Are there easily observed birds whose fluctuating status exposes changes in the underlying ecological circumstances – revealing the true health – of an environment, be it a village, a district, or a nation?
Apart from at the freezing Poles I suggest that we should look at Swifts and Swallows! Now you may think this a wee bit perverse. After all these are not creatures of the terrestrial environment. They are aerial feeders and they seldom or never – in the case of swifts – forage on the ground. Every species in each of these two families feeds on airborne invertebrates. However when they are attending to their young, especially when the young are in the nest, they must forage relatively close to the nest site. All the insects, and other aerial invertebrates, that the swifts and swallows capture have drifted or been blown from the forest, the fields and scrub, the marshes and crops, even from the cities and deserts down below. Admittedly some of these food items will have been transported a considerable distance on the wind.
Another reason to chose swallows and swifts is that investigating their status and distribution, in a small area, is comparatively easy. They cannot hide. So it is easy when compared with studying skulking forest birds for example. I have lived for much of the last decade in the tropics, on the plateau of East Africa at a kilometre and a half above sea level, and so I have been able to look for swifts and swallows every day, and throughout each year.

Swifts and the swallows are highly mobile precisely because they have evolved to exploit seasonal changes in the spatial abundance of aerial invertebrates. They must find all their insects and also drifting airborne spiderlings etc., hour by hour, day by day, season by season and year after year. Many are long distance migrants, yet often they chose to build their nests on our buildings, so that their arrival and departure helps confirm for us earthbound human observers the annual cycle of the seasons. Consequently some of these birds, the swallows especially, have become our domestic companions during the most ecologically productive season, that in English we call summer. So they are very popular birds, not just with birders but also with the general public.

» **Supplied records**:
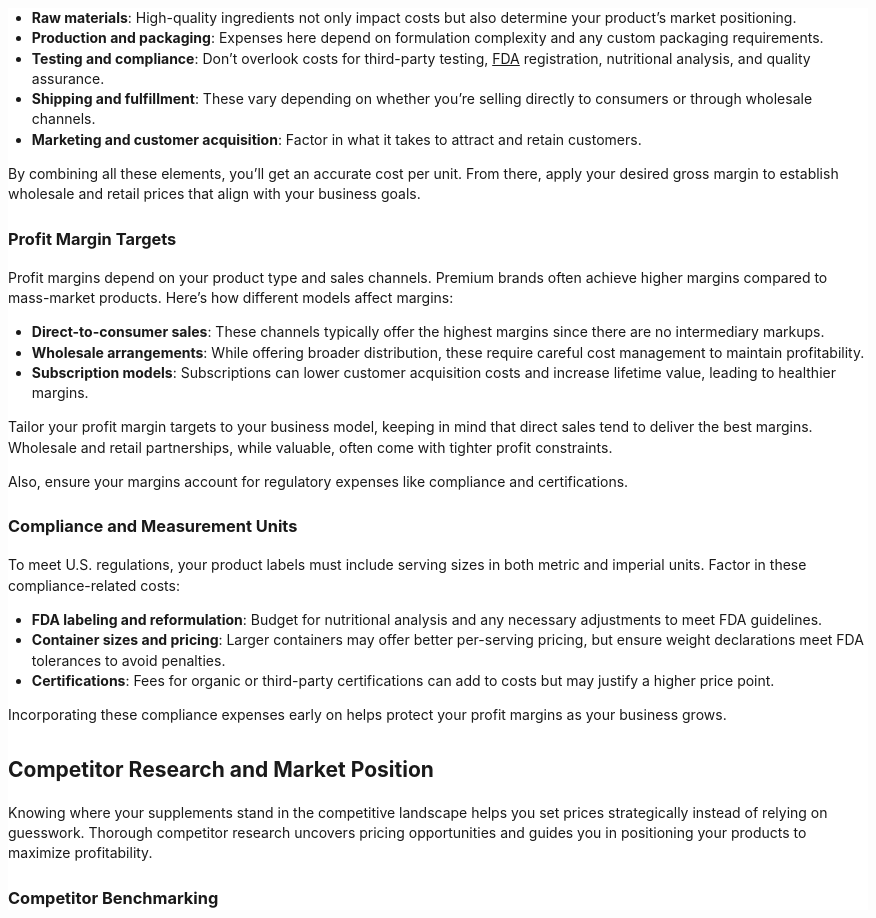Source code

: *   **Raw materials**: High-quality ingredients not only impact costs but also determine your product’s market positioning.
*   **Production and packaging**: Expenses here depend on formulation complexity and any custom packaging requirements.
*   **Testing and compliance**: Don’t overlook costs for third-party testing, [FDA](https://www.fda.gov/) registration, nutritional analysis, and quality assurance.
*   **Shipping and fulfillment**: These vary depending on whether you’re selling directly to consumers or through wholesale channels.
*   **Marketing and customer acquisition**: Factor in what it takes to attract and retain customers.

By combining all these elements, you’ll get an accurate cost per unit. From there, apply your desired gross margin to establish wholesale and retail prices that align with your business goals.

### Profit Margin Targets

Profit margins depend on your product type and sales channels. Premium brands often achieve higher margins compared to mass-market products. Here’s how different models affect margins:

*   **Direct-to-consumer sales**: These channels typically offer the highest margins since there are no intermediary markups.
*   **Wholesale arrangements**: While offering broader distribution, these require careful cost management to maintain profitability.
*   **Subscription models**: Subscriptions can lower customer acquisition costs and increase lifetime value, leading to healthier margins.

Tailor your profit margin targets to your business model, keeping in mind that direct sales tend to deliver the best margins. Wholesale and retail partnerships, while valuable, often come with tighter profit constraints.

Also, ensure your margins account for regulatory expenses like compliance and certifications.

### Compliance and Measurement Units

To meet U.S. regulations, your product labels must include serving sizes in both metric and imperial units. Factor in these compliance-related costs:

*   **FDA labeling and reformulation**: Budget for nutritional analysis and any necessary adjustments to meet FDA guidelines.
*   **Container sizes and pricing**: Larger containers may offer better per-serving pricing, but ensure weight declarations meet FDA tolerances to avoid penalties.
*   **Certifications**: Fees for organic or third-party certifications can add to costs but may justify a higher price point.

Incorporating these compliance expenses early on helps protect your profit margins as your business grows.

## Competitor Research and Market Position

Knowing where your supplements stand in the competitive landscape helps you set prices strategically instead of relying on guesswork. Thorough competitor research uncovers pricing opportunities and guides you in positioning your products to maximize profitability.

### Competitor Benchmarking
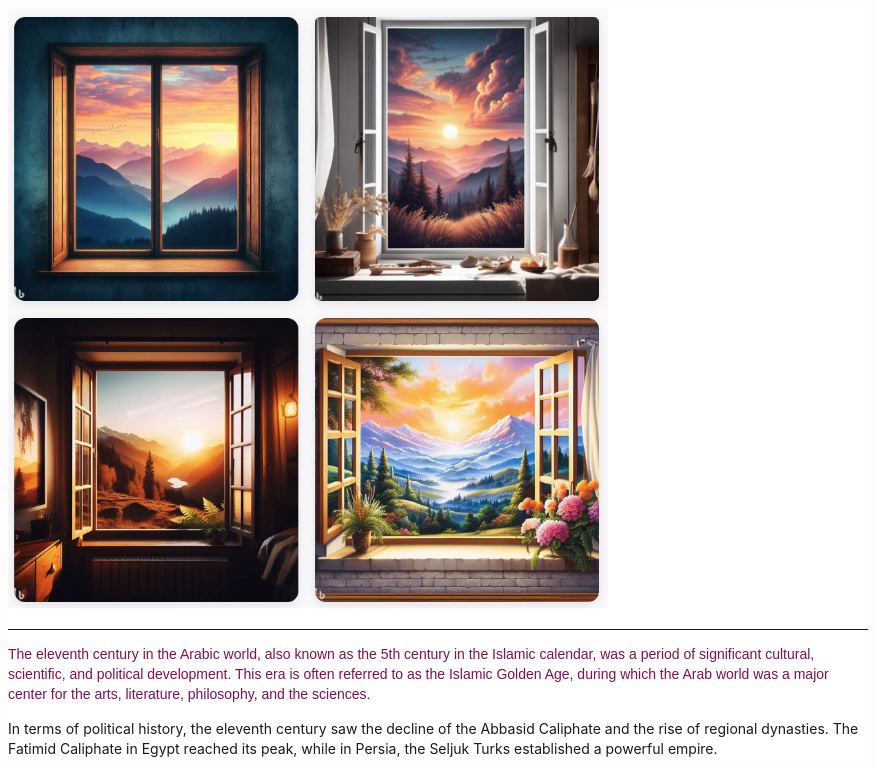 <img src='/assets/images/dall-e-3/ancient-rome-third-century.png' width=600 />

<hr>
<p style="font-family: Verdana, sans-serif; color: #880E4F">The eleventh century in the Arabic world, also known as the 5th century in the Islamic calendar, was a period of significant cultural, scientific, and political development. This era is often referred to as the Islamic Golden Age, during which the Arab world was a major center for the arts, literature, philosophy, and the sciences.

In terms of political history, the eleventh century saw the decline of the Abbasid Caliphate and the rise of regional dynasties. The Fatimid Caliphate in Egypt reached its peak, while in Persia, the Seljuk Turks established a powerful empire.

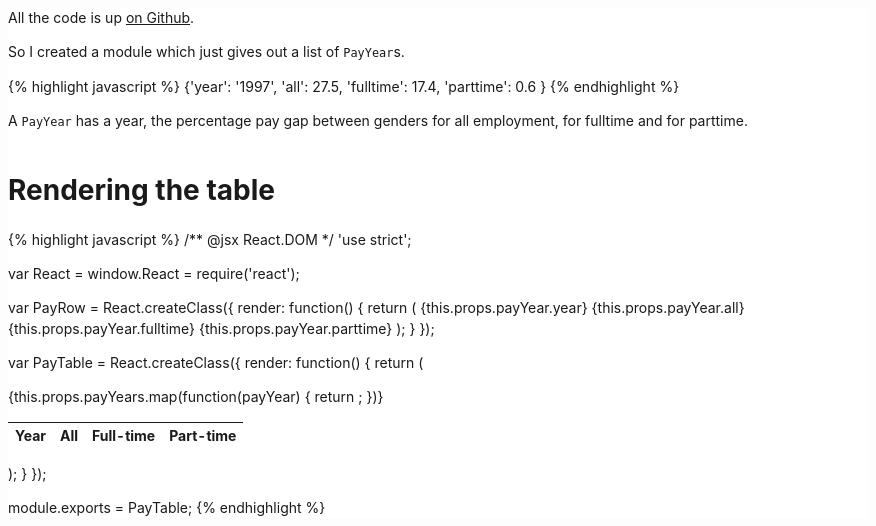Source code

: All the code is up [on Github](https://github.com/pauldambra/reactotype).

So I created a module which just gives out a list of `PayYear`s. 

{% highlight javascript %}
{'year': '1997', 'all': 27.5, 'fulltime': 17.4, 'parttime': 0.6 } 
{% endhighlight %}

A `PayYear` has a year, the percentage pay gap between genders for all employment, for fulltime and for parttime.

Rendering the table
===================
{% highlight javascript %}
/** @jsx React.DOM */
'use strict';

var React = window.React = require('react');

var PayRow = React.createClass({
    render: function() {
        return (
            <tr>
                <td>{this.props.payYear.year}</td>
                <td>{this.props.payYear.all}</td>
                <td>{this.props.payYear.fulltime}</td>
                <td>{this.props.payYear.parttime}</td>
            </tr>
        );
    }
});

var PayTable = React.createClass({
    render: function() {
        return (
            <table className="table table-striped">
                <thead>
                    <tr>
                        <th>Year</th>
                        <th>All</th>
                        <th>Full-time</th>
                        <th>Part-time</th>
                    </tr>
                </thead>
                <tbody>
                    {this.props.payYears.map(function(payYear) {
                      return <PayRow key={payYear.year} payYear={payYear} />;
                    })}
                </tbody>
            </table>
        );
    }
});

module.exports = PayTable;
{% endhighlight %}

» **Tasks**:
(1) From the piece on swifts and swallows, reproduce the passage starting at "Another reason to" and ending at "throughout each year.".
(2) According to the piece on swifts and swallows, how high above sea level is the East African plateau where the writer has lived?
(3) Turn the paragraph in the piece on swifts and swallows that begins "Swifts and the swallows are highly mobile" into a short bulleted list that keeps its main facts.

» **Your responses**:
(1)
Another reason to chose swallows and swifts is that investigating their status and distribution, in a small area, is comparatively easy. They cannot hide. So it is easy when compared with studying skulking forest birds for example. I have lived for much of the last decade in the tropics, on the plateau of East Africa at a kilometre and a half above sea level, and so I have been able to look for swifts and swallows every day, and throughout each year.

(2) About a kilometer and a half above sea level.

(3)
- Swifts and swallows are highly mobile because they evolved to exploit seasonal changes in where aerial invertebrates are abundant.
- They must keep finding insects and drifting airborne spiderlings hour by hour, day by day, season by season and year after year.
- Many are long-distance migrants, yet they often nest on our buildings.
- Their arrival and departure help confirm the annual cycle of the seasons for human observers.
- Some, especially swallows, have become our companions during summer, the most ecologically productive season.
- As a result, they are very popular with both birders and the general public.